Jeremy Roth has been a lighting professional since the 1990s and now concentrates on touring and art installation work with light and other visual media. He joined the Ray LaMontagne team in the fall of 2017 after LaMontagne saw one of his shows for Wilco.
The design for this UK tour – his first with Adlib – was a continuation of last year’s acoustic tour, with the main parameters being that the rig needed to fit into a bus trailer for the US legs!
The initial spark for the design – apart from creating a cosy and accessible space for an acoustic performance – came from a series of sketches that he and LaMontagne liked depicting a multi-layered cardboard cut-out of a theatre diorama, similar in style to Terry Gilliam’s 2009 fantasy film, “The Imaginarium of Dr Parnassus”.

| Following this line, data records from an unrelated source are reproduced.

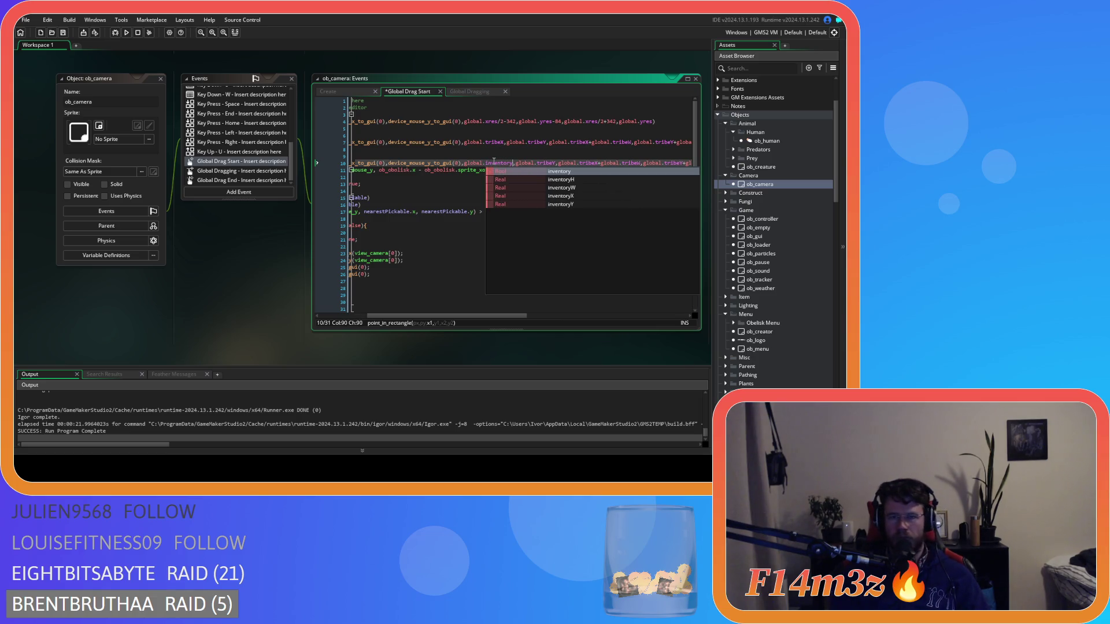
pyautogui.write('X')
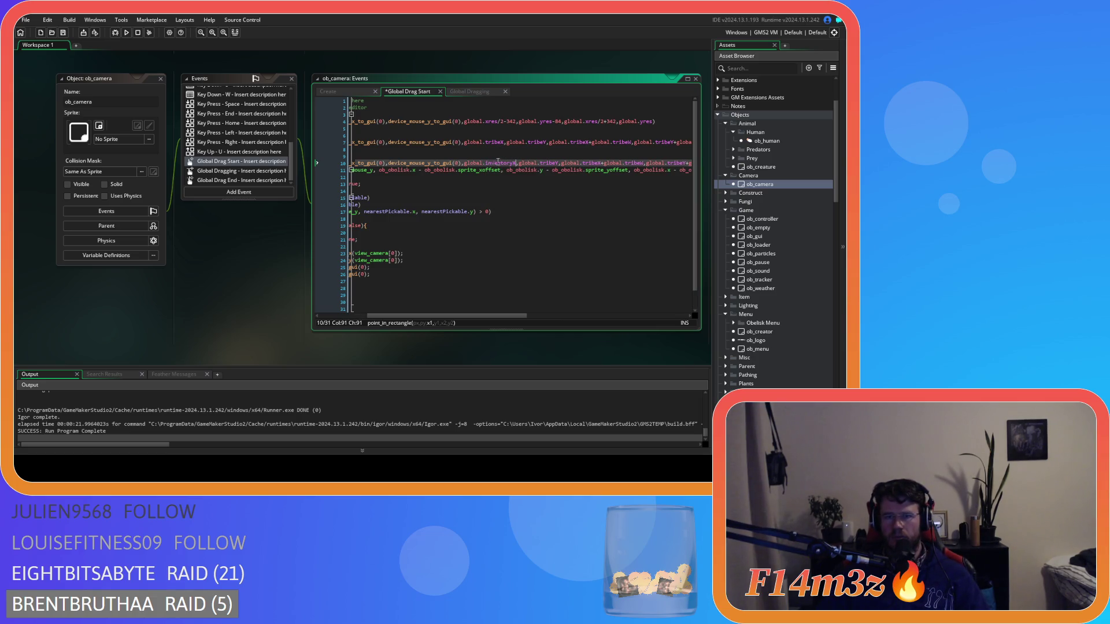
pyautogui.click(558, 163)
pyautogui.moveTo(547, 165); pyautogui.dragTo(544, 166)
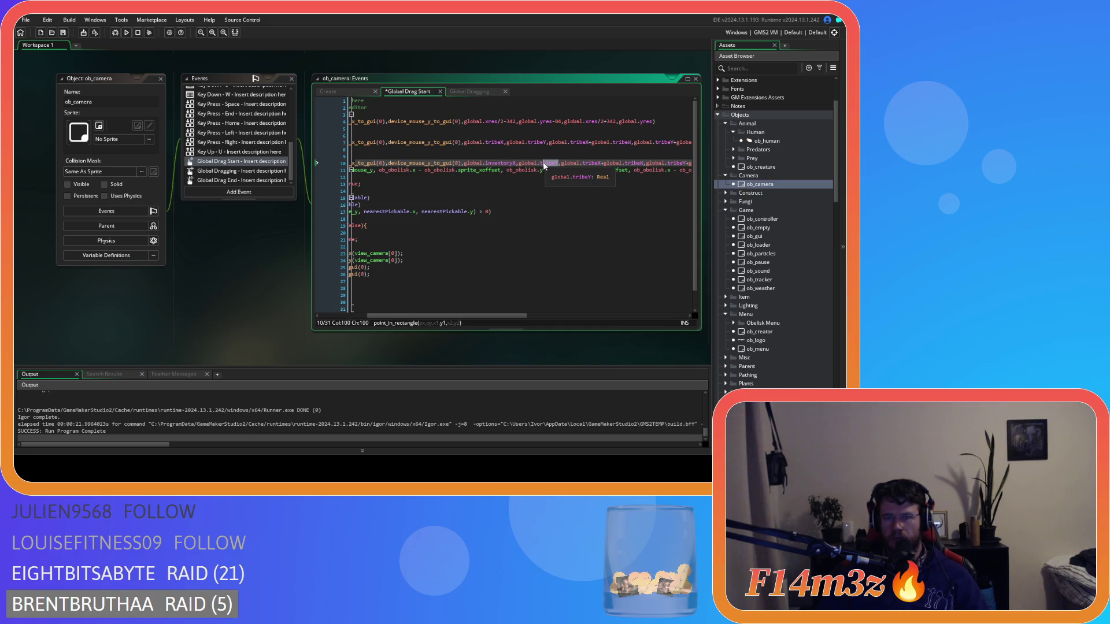
pyautogui.write('inventory')
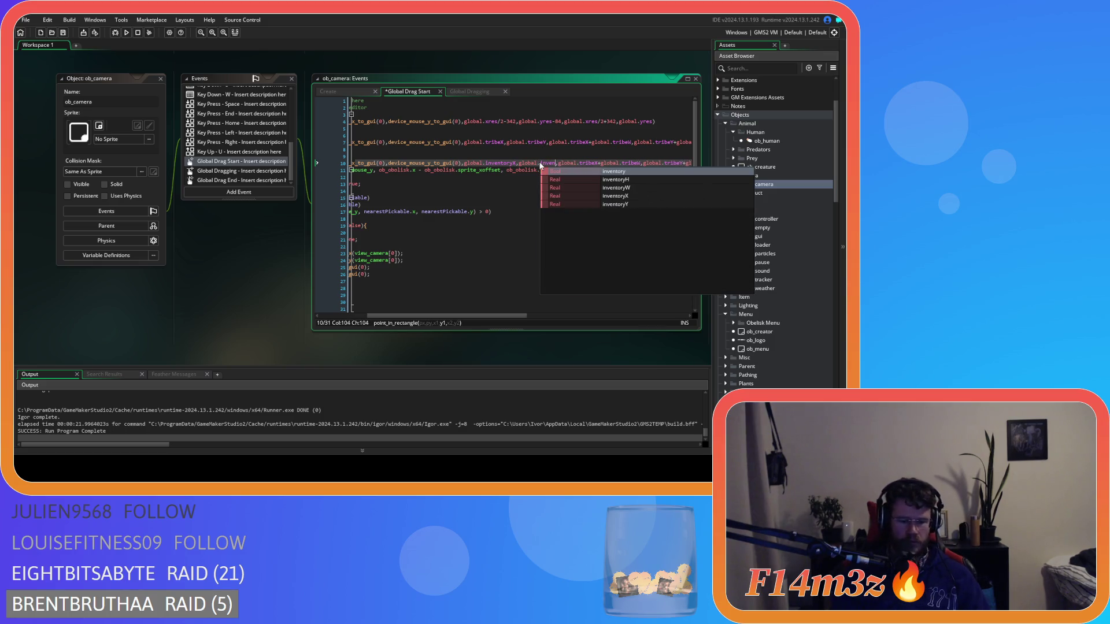
pyautogui.write('Y')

The design is comprised of three layers with a downstage portal acting as a proscenium to help draw the audience in and towards the two performers in the centre, particularly when they are playing large rooms with their own large architectural prosceniums. Their own proscenium is a hand-painted muslin drop giving an illusion of depth with a cut-out portal.
Upstage of that is a hand painted cloud / sun ray scrim, and the third layer is a muslin backdrop painted with clouds giving the impression of a recent sunset over the ocean.
All of this was drawn by scenic artist Valerie Light based on art direction from Jeremy and Ray LaMontagne himself. The fabrics and surfaces were sourced from Rose Brand and hand painted by Cobalt Studios and Infinite Scenic.
While the set remained physically static throughout the show, the lighting transformed the look of the space from song to song.
Moving light fixtures – 4 x Robe BMFL Spots and 4 x Martin MAC Quantum Washes – were concealed behind the portal and downstage legs and used to project custom gobo patterns onto the scrim and backdrop.
“One of the nice aspects of this acoustic show is that the audience does not actually see any lights and you can’t really make out defined gobo patterns. It all just blends seamlessly into an artwork emphasizing different moods, highlights, colours and textures on the visual canvass,” explains Jeremy.
Other fixtures on the rig were minimal – 8 x MAC Aura LED washes, a Claypaky Mythos2 and two GLP X4 Bar20s – however Jeremy made all of these work hard and go a long way!
In some looks the sky and sun rays on the scrim popped out with the ocean behind gently rolling in a hazy glow – an effect created by viewing through the scrim rather than actual haze, of which there is none!
In others, the scrim was transformed to near transparent with the backdrop lit to show the sun / moon setting or rising over the ocean.
Each song has its own look, and only in a handful on numbers could you actually see lighting change during the song, every shift skilfully crafted to be understated and elegantly supportive of the musical intricacies.
Jeremy enjoyed working with Adlib and stated, “I was really impressed – the gear was immaculate and Kevin was a total pro. Everything was smooth for the whole run of shows and I’d definitely like to work with them again in the future!”
Adlib Lighting’s Dave Eldridge said, “It is always exciting to be involved in bringing a unique design to life. Jeremy’s creative use of the lights was really refreshing, and we enjoyed the whole process of delivering the result he wanted. Mark and all of the crew have been a joy to work with and we hope to see them back soon.”